**Work request**
Working line by line, output the entries below exactly as they appear.

________

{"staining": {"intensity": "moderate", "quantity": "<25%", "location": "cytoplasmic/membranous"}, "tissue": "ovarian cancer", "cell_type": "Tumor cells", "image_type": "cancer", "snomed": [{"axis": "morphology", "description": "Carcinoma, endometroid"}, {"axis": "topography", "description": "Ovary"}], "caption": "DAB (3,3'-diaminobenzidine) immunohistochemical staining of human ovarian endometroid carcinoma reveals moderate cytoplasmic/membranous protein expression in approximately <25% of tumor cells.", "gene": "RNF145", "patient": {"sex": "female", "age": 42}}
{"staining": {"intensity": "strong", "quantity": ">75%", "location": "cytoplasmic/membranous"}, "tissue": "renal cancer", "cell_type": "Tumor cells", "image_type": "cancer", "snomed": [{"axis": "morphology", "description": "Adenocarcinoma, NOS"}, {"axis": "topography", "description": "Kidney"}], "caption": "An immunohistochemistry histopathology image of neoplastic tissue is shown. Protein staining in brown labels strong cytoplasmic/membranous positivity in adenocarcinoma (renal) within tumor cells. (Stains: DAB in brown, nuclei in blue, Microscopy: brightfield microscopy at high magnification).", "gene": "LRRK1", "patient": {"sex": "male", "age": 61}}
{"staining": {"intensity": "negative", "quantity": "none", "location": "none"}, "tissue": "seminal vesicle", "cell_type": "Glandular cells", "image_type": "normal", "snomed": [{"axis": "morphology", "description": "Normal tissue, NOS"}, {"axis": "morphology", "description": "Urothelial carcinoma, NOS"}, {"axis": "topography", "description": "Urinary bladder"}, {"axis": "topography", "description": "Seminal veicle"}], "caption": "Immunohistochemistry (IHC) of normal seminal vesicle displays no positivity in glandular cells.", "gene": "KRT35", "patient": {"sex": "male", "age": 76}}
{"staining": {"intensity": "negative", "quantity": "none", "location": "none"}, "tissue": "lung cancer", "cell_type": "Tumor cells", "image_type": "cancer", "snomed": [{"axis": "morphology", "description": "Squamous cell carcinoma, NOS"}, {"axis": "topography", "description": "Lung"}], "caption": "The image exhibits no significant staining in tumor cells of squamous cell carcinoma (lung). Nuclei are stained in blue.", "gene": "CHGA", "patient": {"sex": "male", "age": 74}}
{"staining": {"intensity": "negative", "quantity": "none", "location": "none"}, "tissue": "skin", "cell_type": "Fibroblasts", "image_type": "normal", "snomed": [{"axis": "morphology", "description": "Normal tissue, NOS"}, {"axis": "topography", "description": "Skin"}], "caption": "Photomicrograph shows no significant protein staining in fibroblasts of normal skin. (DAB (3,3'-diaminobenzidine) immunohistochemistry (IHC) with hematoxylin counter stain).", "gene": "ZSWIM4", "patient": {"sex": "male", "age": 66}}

________

**Solution for this problem**
{"staining": {"intensity": "moderate", "quantity": "<25%", "location": "cytoplasmic/membranous"}, "tissue": "ovarian cancer", "cell_type": "Tumor cells", "image_type": "cancer", "snomed": [{"axis": "morphology", "description": "Carcinoma, endometroid"}, {"axis": "topography", "description": "Ovary"}], "caption": "DAB (3,3'-diaminobenzidine) immunohistochemical staining of human ovarian endometroid carcinoma reveals moderate cytoplasmic/membranous protein expression in approximately <25% of tumor cells.", "gene": "RNF145", "patient": {"sex": "female", "age": 42}}
{"staining": {"intensity": "strong", "quantity": ">75%", "location": "cytoplasmic/membranous"}, "tissue": "renal cancer", "cell_type": "Tumor cells", "image_type": "cancer", "snomed": [{"axis": "morphology", "description": "Adenocarcinoma, NOS"}, {"axis": "topography", "description": "Kidney"}], "caption": "An immunohistochemistry histopathology image of neoplastic tissue is shown. Protein staining in brown labels strong cytoplasmic/membranous positivity in adenocarcinoma (renal) within tumor cells. (Stains: DAB in brown, nuclei in blue, Microscopy: brightfield microscopy at high magnification).", "gene": "LRRK1", "patient": {"sex": "male", "age": 61}}
{"staining": {"intensity": "negative", "quantity": "none", "location": "none"}, "tissue": "seminal vesicle", "cell_type": "Glandular cells", "image_type": "normal", "snomed": [{"axis": "morphology", "description": "Normal tissue, NOS"}, {"axis": "morphology", "description": "Urothelial carcinoma, NOS"}, {"axis": "topography", "description": "Urinary bladder"}, {"axis": "topography", "description": "Seminal veicle"}], "caption": "Immunohistochemistry (IHC) of normal seminal vesicle displays no positivity in glandular cells.", "gene": "KRT35", "patient": {"sex": "male", "age": 76}}
{"staining": {"intensity": "negative", "quantity": "none", "location": "none"}, "tissue": "lung cancer", "cell_type": "Tumor cells", "image_type": "cancer", "snomed": [{"axis": "morphology", "description": "Squamous cell carcinoma, NOS"}, {"axis": "topography", "description": "Lung"}], "caption": "The image exhibits no significant staining in tumor cells of squamous cell carcinoma (lung). Nuclei are stained in blue.", "gene": "CHGA", "patient": {"sex": "male", "age": 74}}
{"staining": {"intensity": "negative", "quantity": "none", "location": "none"}, "tissue": "skin", "cell_type": "Fibroblasts", "image_type": "normal", "snomed": [{"axis": "morphology", "description": "Normal tissue, NOS"}, {"axis": "topography", "description": "Skin"}], "caption": "Photomicrograph shows no significant protein staining in fibroblasts of normal skin. (DAB (3,3'-diaminobenzidine) immunohistochemistry (IHC) with hematoxylin counter stain).", "gene": "ZSWIM4", "patient": {"sex": "male", "age": 66}}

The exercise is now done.